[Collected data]

▼▼▼

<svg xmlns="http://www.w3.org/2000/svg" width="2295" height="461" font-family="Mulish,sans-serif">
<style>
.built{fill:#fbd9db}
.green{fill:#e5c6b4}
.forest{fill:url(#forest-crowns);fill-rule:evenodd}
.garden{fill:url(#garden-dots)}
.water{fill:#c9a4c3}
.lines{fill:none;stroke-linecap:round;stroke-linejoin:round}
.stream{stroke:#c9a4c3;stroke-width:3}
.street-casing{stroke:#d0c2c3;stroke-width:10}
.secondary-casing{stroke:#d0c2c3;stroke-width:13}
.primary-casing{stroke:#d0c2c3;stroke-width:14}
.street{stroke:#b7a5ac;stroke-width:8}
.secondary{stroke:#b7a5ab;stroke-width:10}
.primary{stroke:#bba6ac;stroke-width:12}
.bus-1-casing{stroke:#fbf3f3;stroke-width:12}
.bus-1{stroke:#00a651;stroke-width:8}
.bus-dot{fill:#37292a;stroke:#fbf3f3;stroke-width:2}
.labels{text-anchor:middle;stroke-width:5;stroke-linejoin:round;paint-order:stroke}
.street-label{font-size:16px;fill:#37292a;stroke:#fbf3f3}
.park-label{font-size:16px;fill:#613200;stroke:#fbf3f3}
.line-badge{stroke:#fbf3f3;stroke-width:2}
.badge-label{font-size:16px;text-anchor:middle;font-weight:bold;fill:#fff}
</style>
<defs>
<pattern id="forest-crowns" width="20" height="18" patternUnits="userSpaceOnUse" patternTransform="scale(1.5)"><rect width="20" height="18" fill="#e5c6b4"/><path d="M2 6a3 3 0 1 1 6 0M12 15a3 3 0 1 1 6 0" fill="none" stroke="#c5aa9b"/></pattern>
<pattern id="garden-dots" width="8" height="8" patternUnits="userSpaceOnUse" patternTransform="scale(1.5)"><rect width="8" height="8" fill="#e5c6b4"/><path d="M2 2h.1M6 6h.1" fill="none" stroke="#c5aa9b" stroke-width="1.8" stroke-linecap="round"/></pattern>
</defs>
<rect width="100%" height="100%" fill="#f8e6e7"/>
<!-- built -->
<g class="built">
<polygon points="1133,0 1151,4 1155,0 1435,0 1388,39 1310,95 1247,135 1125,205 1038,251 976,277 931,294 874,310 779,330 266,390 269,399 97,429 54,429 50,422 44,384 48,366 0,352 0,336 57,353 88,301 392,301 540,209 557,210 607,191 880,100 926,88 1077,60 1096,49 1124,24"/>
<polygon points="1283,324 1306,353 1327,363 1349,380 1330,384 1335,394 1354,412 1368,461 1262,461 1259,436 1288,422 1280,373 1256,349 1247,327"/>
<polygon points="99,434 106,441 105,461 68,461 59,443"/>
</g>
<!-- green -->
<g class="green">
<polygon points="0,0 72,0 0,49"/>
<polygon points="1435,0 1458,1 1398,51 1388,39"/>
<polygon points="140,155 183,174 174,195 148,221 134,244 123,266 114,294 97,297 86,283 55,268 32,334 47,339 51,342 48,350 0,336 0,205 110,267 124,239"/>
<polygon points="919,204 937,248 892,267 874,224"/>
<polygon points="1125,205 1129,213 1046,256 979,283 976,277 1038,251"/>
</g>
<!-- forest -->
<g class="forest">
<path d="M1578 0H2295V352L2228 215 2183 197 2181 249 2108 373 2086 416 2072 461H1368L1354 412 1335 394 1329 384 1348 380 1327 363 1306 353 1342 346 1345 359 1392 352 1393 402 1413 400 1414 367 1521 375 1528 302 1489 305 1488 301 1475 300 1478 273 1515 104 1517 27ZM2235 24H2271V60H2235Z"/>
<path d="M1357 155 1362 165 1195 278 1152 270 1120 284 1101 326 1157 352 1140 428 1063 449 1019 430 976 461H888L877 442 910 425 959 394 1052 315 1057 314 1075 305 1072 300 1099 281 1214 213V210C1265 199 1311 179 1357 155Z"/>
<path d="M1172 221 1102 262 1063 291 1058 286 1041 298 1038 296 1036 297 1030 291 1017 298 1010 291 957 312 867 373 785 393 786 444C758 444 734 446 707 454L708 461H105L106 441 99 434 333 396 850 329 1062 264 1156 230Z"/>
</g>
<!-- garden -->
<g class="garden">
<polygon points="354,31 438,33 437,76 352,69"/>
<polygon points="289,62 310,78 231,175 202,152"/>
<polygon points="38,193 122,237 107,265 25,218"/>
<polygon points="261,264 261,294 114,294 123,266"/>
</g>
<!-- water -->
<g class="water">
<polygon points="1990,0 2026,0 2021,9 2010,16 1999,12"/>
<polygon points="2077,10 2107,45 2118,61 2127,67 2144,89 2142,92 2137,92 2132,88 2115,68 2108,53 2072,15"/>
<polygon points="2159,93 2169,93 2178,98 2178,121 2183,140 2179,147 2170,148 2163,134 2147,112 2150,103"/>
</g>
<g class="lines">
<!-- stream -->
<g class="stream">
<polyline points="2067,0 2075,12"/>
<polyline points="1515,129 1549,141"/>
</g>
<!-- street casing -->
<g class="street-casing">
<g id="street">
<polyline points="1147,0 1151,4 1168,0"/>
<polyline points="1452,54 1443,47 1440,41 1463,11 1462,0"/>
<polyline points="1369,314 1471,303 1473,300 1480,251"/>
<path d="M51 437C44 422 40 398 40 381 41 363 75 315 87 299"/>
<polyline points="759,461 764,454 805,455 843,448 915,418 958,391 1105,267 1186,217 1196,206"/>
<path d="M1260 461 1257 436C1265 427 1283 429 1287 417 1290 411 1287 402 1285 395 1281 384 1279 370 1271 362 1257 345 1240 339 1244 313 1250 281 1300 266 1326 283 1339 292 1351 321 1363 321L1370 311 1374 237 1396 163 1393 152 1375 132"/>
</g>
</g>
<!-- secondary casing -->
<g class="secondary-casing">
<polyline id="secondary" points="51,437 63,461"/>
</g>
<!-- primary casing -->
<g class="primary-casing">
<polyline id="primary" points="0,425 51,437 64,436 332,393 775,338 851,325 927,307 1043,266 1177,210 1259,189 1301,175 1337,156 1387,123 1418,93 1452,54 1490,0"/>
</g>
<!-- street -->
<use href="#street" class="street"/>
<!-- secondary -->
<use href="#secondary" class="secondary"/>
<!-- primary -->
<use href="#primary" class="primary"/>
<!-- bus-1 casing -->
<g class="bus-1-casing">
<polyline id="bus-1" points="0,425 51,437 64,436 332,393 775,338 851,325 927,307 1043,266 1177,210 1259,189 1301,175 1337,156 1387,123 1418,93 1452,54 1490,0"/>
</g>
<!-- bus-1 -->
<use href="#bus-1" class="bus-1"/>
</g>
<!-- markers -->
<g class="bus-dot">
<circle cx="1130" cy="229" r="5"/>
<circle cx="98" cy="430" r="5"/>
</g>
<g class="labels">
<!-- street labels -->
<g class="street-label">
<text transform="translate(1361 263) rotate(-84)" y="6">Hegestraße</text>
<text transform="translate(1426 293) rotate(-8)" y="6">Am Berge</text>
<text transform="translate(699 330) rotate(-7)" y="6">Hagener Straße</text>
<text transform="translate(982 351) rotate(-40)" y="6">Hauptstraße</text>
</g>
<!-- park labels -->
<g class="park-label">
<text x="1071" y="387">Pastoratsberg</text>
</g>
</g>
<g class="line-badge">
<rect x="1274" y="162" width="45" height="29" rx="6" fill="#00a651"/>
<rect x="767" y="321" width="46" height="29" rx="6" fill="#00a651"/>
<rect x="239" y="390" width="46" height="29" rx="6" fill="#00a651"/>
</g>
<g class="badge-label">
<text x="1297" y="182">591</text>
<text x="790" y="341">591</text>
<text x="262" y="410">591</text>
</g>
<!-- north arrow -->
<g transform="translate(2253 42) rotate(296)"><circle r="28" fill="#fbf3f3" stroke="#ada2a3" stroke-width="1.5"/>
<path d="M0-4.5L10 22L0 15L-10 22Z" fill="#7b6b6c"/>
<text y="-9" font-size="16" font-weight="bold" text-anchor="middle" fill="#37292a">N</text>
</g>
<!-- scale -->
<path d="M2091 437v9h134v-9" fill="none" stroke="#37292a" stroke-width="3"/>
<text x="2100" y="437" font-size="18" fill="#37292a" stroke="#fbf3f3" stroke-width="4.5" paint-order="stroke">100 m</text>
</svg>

▲▲▲

# REQUIRED WORK:
Counting every line that holds the string "lines", give the total for the data above and nothing else.

# RESULT OF THE EXERCISE:
2